As a result, the first invocation of a Lambda function may take longer than subsequent
ones. To mitigate this, you can choose one of three values for
AWS_LAMBDA_DOTNET_PREJIT
:
-
ProvisionedConcurrency
: Lambda performs ahead-of-time JIT compilation for all environments using provisioned concurrency. This is the default value. -
Always
: Lambda performs ahead-of-time JIT compilation for every environment, even if the function doesn't use provisioned concurrency. -
Never
: Lambda disables ahead-of-time JIT compilation for all environments.

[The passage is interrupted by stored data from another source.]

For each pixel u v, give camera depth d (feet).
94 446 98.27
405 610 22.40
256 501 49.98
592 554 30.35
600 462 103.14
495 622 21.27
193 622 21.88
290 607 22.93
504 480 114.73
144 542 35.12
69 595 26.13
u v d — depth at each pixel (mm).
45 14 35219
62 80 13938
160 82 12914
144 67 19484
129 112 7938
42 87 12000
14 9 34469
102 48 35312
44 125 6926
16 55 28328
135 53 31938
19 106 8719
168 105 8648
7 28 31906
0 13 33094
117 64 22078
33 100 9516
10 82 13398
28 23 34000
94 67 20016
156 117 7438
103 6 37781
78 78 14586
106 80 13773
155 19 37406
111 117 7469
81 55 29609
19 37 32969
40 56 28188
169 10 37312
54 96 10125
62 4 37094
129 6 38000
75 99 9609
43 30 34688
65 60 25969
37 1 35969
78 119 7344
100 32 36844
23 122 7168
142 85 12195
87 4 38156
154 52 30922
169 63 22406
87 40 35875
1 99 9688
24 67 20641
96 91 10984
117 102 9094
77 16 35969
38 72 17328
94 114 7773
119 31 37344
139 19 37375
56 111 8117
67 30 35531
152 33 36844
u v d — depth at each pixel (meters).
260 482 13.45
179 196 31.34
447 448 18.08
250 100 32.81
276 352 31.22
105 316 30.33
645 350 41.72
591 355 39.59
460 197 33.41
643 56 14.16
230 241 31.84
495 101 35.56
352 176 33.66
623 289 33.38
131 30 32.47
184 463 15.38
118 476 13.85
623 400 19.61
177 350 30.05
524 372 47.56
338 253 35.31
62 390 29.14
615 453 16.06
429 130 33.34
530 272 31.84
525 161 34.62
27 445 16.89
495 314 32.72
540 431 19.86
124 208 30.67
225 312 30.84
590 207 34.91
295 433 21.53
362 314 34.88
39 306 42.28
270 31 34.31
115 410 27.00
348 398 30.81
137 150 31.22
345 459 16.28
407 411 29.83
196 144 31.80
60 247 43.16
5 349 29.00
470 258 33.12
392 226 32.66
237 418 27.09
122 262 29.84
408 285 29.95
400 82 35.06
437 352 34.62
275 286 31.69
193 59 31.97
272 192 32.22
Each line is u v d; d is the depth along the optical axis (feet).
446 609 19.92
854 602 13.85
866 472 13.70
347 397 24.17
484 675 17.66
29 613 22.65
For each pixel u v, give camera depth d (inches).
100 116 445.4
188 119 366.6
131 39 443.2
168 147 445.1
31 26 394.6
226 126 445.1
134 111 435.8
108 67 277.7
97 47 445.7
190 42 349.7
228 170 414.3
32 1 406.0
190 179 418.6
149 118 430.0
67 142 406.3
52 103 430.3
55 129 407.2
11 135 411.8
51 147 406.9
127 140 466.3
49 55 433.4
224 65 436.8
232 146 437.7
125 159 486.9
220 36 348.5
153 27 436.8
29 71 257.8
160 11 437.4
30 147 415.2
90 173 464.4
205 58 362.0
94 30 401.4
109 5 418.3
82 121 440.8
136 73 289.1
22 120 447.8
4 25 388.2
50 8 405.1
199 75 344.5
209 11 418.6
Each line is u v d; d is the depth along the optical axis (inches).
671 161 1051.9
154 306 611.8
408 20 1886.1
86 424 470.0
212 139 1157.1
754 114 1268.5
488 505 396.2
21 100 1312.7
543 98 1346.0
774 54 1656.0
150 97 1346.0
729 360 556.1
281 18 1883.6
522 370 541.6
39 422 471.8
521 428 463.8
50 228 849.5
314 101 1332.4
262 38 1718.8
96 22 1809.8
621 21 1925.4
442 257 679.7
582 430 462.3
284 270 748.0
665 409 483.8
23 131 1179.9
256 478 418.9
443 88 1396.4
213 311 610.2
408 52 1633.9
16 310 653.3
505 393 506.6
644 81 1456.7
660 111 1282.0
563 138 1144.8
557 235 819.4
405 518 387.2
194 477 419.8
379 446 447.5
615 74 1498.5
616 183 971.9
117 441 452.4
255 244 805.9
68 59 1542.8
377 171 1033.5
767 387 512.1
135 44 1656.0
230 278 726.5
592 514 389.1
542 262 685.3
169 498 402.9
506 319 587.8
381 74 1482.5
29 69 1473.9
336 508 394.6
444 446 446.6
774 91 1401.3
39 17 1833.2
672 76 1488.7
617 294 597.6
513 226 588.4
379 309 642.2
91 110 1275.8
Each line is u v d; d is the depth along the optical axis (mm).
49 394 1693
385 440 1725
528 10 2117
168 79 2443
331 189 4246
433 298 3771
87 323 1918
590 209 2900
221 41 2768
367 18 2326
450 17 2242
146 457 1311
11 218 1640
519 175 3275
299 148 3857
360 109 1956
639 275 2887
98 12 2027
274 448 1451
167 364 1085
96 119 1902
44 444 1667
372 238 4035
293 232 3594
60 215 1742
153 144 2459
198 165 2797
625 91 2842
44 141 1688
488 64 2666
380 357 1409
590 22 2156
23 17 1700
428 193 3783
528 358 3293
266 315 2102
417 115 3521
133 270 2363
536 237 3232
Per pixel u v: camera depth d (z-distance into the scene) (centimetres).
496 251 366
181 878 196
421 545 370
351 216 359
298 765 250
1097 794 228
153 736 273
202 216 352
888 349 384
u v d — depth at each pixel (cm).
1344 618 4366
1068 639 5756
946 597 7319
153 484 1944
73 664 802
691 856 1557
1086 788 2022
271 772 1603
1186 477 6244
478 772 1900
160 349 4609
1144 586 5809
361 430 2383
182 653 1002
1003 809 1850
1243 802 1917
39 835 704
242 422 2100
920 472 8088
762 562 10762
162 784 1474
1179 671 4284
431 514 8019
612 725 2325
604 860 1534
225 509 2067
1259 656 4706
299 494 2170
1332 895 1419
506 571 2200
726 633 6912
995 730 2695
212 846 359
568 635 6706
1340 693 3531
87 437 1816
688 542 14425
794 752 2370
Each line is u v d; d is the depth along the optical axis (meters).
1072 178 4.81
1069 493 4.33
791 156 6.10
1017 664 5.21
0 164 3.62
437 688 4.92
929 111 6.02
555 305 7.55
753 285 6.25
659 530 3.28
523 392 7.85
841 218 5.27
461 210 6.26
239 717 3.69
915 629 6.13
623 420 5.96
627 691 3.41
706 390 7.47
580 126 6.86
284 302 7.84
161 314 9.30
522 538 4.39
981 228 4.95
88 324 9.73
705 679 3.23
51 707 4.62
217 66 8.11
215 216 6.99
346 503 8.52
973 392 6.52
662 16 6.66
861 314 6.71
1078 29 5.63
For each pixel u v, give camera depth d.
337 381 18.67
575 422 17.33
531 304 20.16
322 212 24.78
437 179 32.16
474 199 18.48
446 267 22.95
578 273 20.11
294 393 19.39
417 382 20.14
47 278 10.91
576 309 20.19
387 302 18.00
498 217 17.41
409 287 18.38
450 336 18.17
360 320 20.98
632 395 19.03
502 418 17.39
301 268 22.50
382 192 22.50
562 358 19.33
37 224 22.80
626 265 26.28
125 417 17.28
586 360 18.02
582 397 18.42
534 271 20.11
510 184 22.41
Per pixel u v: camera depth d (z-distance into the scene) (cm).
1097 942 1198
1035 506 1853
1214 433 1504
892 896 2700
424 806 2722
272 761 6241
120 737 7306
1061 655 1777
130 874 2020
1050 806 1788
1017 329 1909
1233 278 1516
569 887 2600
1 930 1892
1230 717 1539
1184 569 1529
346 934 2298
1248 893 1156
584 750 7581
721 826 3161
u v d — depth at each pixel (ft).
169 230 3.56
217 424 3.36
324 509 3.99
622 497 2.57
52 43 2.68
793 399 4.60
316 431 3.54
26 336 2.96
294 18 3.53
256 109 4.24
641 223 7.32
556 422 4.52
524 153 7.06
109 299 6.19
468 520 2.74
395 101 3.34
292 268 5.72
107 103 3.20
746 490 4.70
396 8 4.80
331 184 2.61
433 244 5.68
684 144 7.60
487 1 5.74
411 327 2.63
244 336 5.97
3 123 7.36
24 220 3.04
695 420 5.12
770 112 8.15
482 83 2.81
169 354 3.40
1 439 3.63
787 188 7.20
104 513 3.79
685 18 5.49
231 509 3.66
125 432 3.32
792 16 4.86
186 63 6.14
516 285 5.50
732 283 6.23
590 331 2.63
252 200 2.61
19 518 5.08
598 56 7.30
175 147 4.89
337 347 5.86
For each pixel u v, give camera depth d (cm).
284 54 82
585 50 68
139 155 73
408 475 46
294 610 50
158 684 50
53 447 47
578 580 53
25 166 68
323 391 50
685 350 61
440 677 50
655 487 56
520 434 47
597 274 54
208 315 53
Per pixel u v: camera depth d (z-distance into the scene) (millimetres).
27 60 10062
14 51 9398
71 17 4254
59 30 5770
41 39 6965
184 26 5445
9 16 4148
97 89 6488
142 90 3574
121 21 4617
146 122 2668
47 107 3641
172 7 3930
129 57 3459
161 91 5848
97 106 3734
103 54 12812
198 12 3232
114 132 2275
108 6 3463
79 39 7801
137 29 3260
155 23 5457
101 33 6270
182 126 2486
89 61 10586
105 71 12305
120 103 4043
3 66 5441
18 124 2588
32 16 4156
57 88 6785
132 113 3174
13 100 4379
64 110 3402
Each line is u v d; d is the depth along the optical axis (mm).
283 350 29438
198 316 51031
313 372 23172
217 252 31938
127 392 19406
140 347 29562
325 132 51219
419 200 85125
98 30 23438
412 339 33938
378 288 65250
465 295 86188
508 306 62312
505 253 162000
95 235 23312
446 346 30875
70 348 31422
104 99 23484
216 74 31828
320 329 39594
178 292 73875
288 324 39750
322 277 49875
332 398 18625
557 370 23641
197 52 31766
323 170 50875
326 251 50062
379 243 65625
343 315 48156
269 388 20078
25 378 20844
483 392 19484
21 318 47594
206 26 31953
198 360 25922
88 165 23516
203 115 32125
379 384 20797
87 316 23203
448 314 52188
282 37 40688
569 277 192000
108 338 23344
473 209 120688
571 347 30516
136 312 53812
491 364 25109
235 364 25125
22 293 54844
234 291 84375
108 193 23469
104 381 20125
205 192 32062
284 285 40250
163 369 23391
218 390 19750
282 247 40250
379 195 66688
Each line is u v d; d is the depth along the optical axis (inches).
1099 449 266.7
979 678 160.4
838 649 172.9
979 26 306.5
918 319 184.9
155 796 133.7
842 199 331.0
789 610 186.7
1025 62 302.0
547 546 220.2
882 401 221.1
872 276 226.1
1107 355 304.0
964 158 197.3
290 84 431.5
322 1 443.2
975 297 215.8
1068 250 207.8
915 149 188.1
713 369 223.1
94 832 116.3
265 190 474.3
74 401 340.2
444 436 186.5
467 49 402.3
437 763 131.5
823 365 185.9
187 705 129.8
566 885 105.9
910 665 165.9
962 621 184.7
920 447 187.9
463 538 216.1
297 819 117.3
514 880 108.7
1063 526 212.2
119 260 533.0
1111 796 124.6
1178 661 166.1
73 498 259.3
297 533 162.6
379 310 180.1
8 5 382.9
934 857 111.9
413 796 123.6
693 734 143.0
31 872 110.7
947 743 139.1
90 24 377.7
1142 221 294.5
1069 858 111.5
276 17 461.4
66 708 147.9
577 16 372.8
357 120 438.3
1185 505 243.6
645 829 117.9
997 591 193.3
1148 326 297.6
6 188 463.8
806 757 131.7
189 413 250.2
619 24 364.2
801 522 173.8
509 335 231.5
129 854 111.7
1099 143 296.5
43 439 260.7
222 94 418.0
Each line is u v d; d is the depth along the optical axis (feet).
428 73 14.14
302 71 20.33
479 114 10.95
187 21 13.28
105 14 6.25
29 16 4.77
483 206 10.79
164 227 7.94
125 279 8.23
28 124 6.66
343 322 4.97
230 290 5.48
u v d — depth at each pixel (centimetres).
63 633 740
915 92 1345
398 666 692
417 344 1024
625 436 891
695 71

Understanding logging and billing behavior with provisioned concurrency
For provisioned concurrency environments, your function's initialization code
runs during allocation, and periodically as Lambda recycles instances
of your environment. You can see the initialization time in logs and
traces after an environment instance
processes a request. It's important to note that Lambda bills you for initialization
even if the environment instance never processes a request. Provisioned concurrency
runs continually and incurs separate billing from initialization and invocation costs.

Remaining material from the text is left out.